--- EXERCISE ---
Restate word for word each line of the data, starting at the one containing "camera: 30 degrees left, 5 degrees down" and running through the last.

########

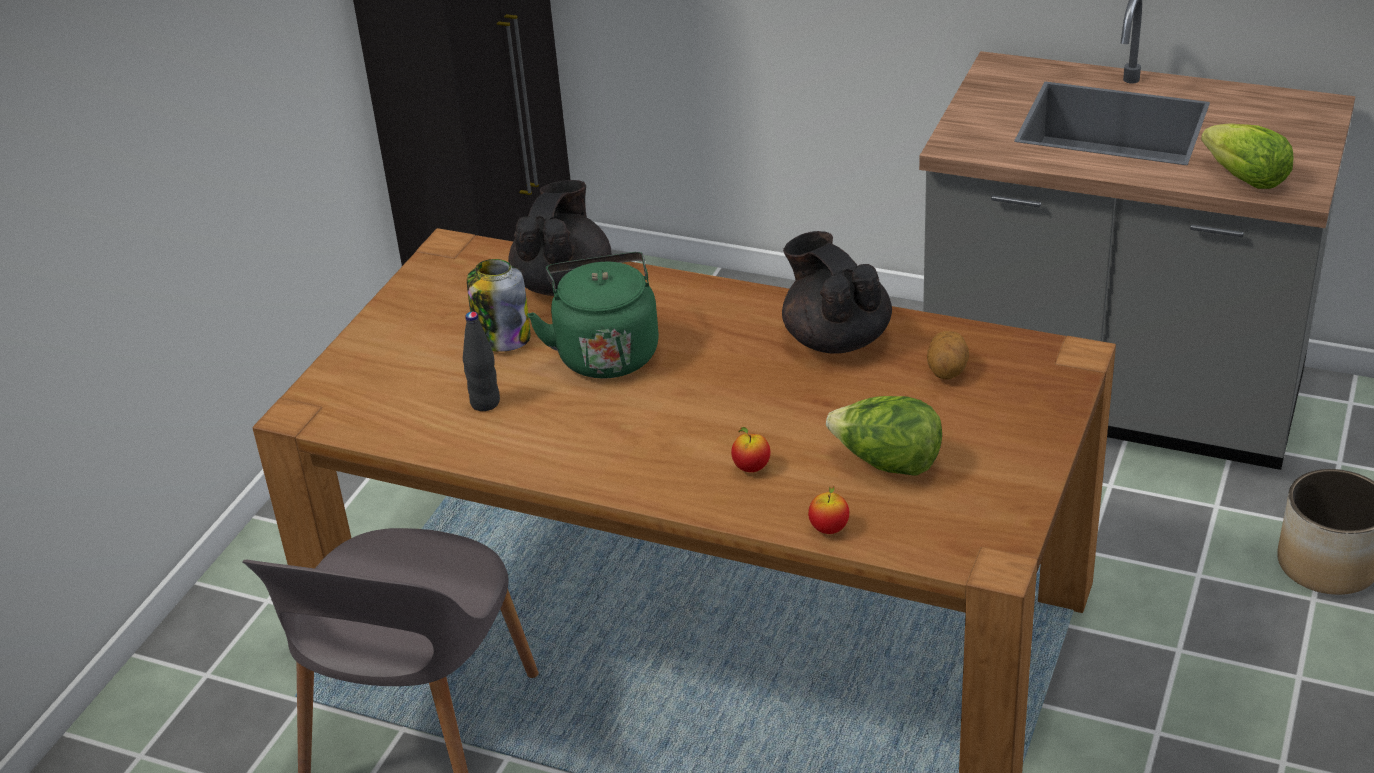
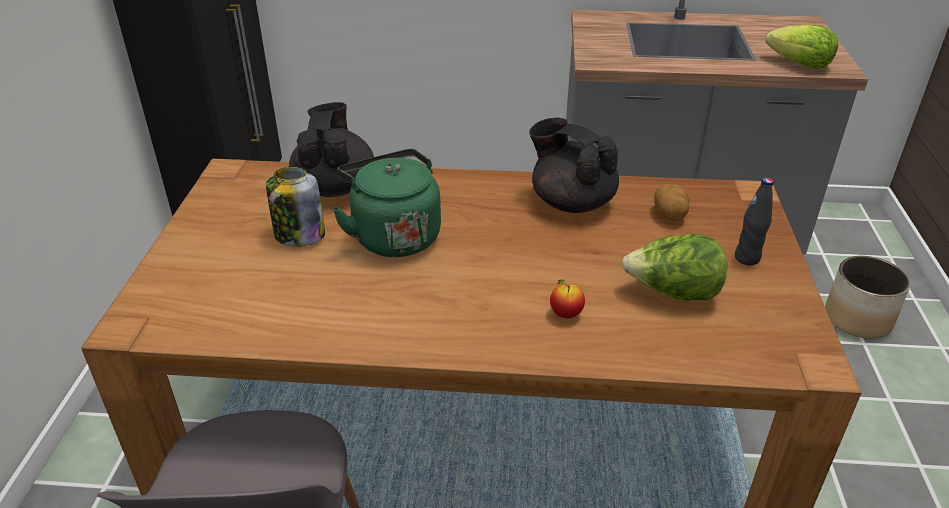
camera: 20 degrees left, 0 degrees up
black bottle [463,312,500,411] -> black bottle moved to [735,178,773,265]
apple [808,487,849,534] -> none

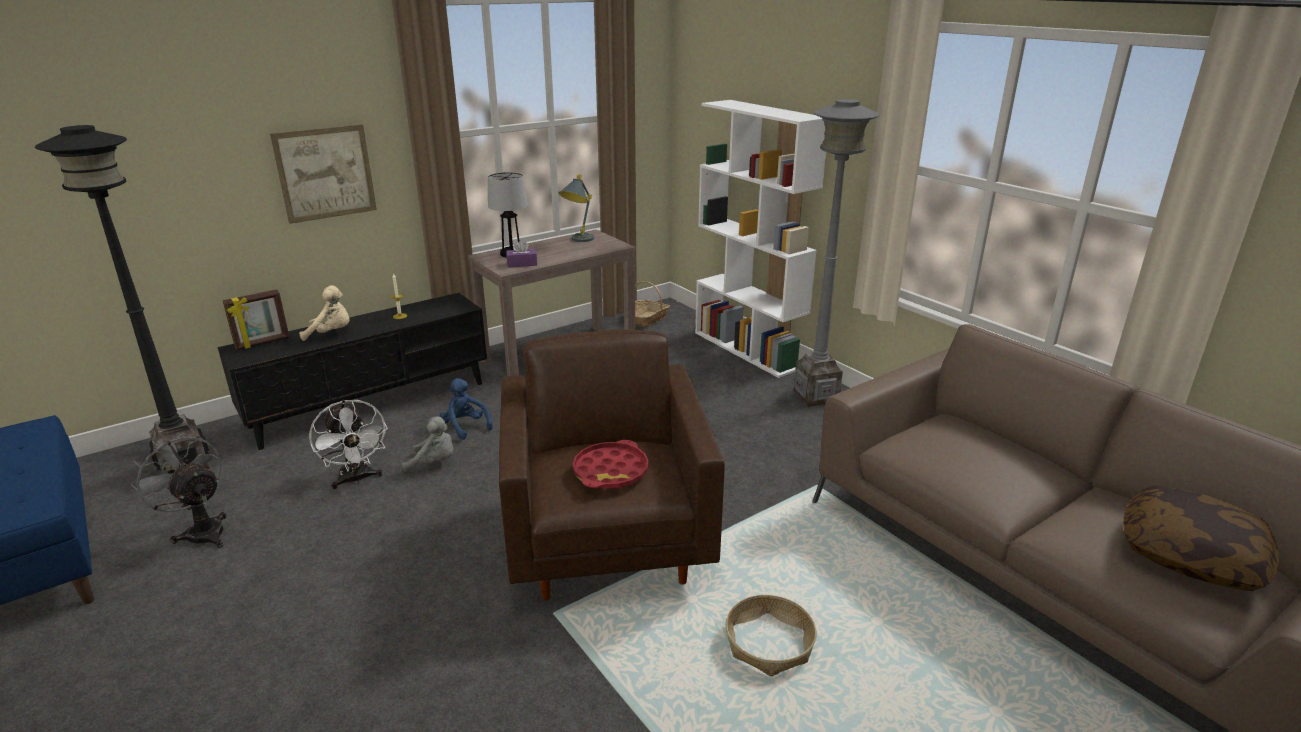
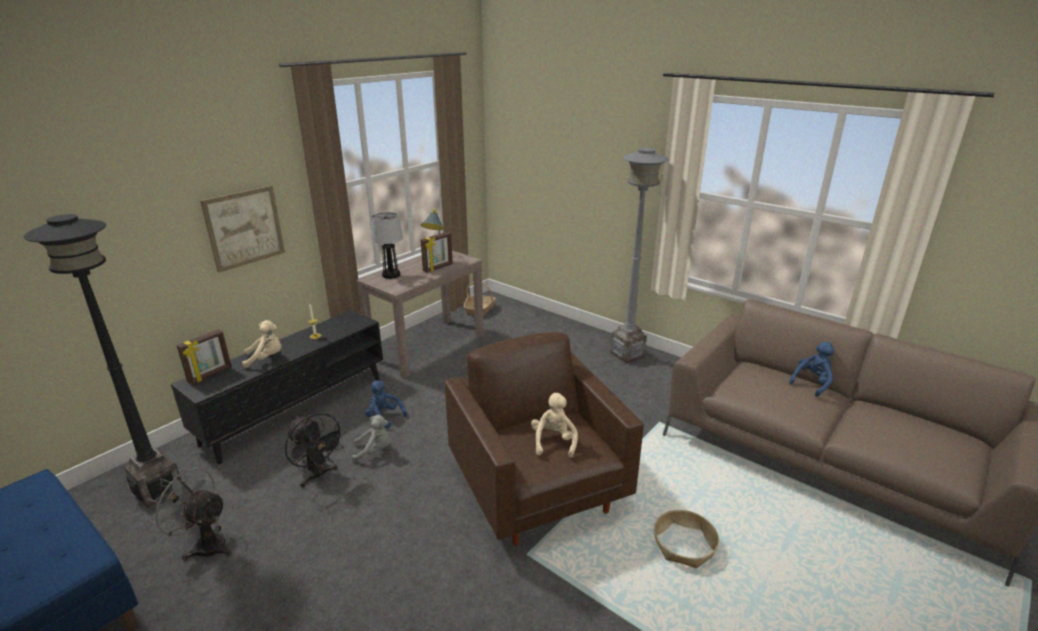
camera: 15 degrees left, 0 degrees up
white fan [309,400,388,489] -> black fan [285,413,345,487]
purple tissue box [506,240,537,268] -> none
red tray [573,440,648,489] -> beige plush toy [531,393,578,458]
white bookcase [695,100,826,378] -> none
pillow [1123,486,1279,591] -> none
none -> picture frame [420,232,453,272]
none -> blue plush toy [789,341,834,397]

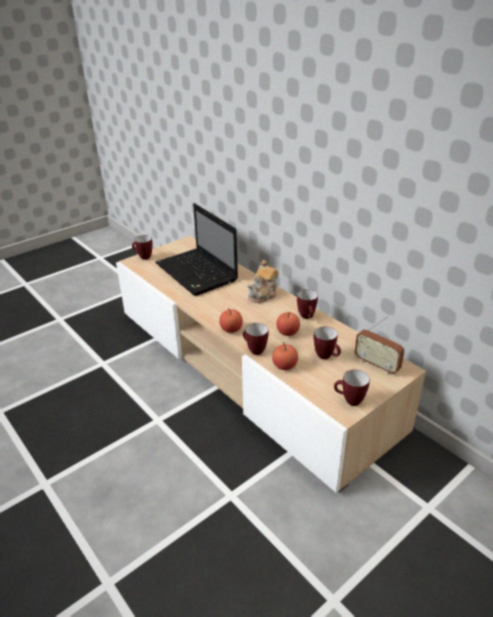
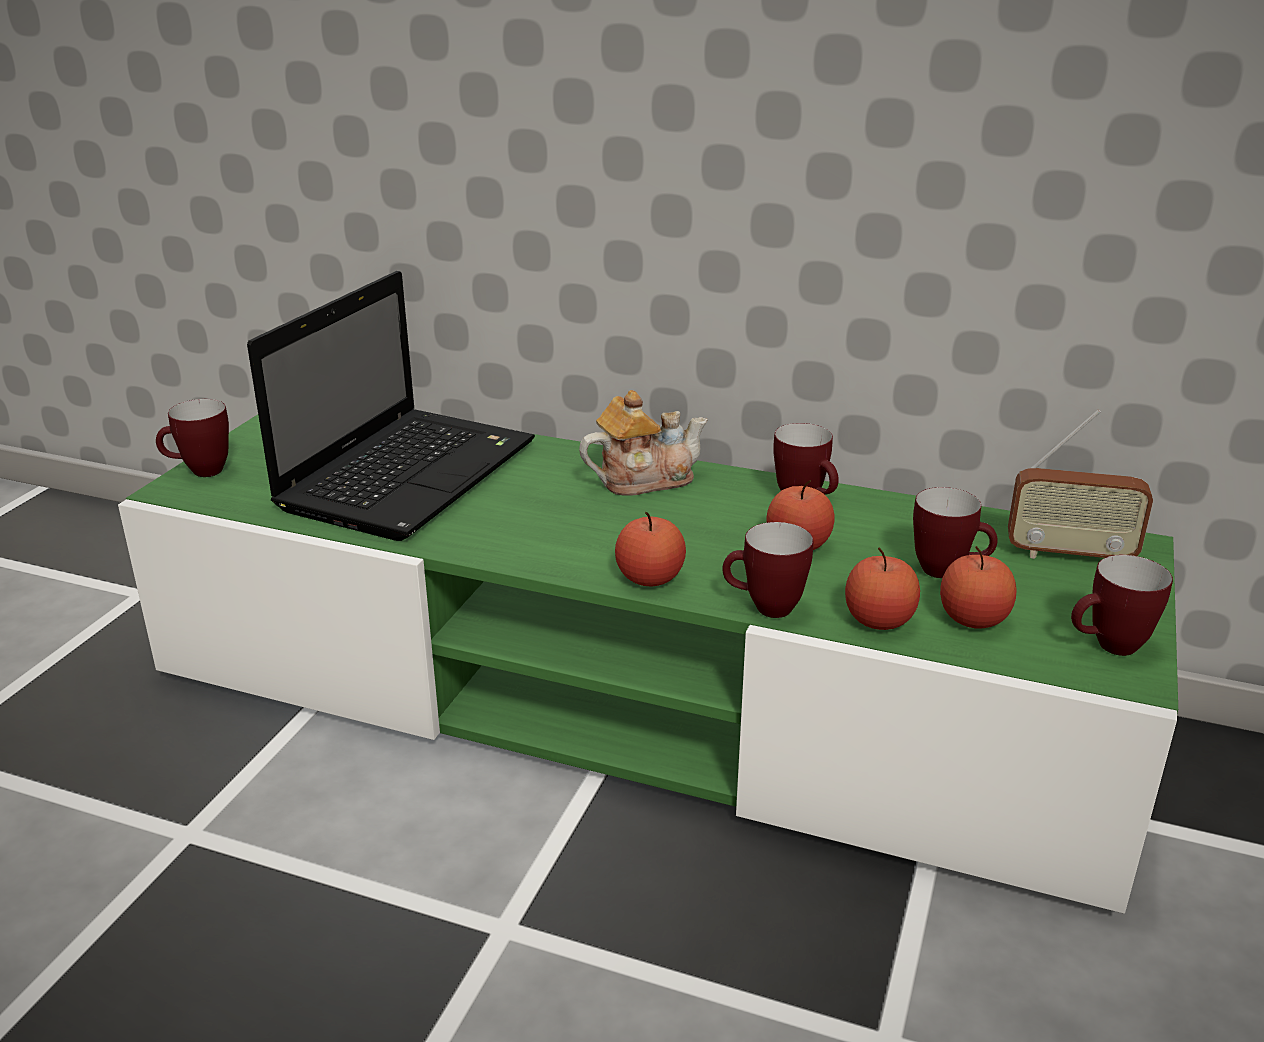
camera: 30 degrees left, 5 degrees down
beige tv stand [116,236,426,493] -> green tv stand [118,414,1178,914]
laptop [155,203,238,296] -> laptop turned 90 degrees counterclockwise [247,271,535,541]
teapot [247,260,279,303] -> teapot turned 120 degrees counterclockwise [579,390,708,496]
none -> apple [940,546,1017,629]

########

--- TASK RESPONSE ---
camera: 30 degrees left, 5 degrees down
beige tv stand [116,236,426,493] -> green tv stand [118,414,1178,914]
laptop [155,203,238,296] -> laptop turned 90 degrees counterclockwise [247,271,535,541]
teapot [247,260,279,303] -> teapot turned 120 degrees counterclockwise [579,390,708,496]
none -> apple [940,546,1017,629]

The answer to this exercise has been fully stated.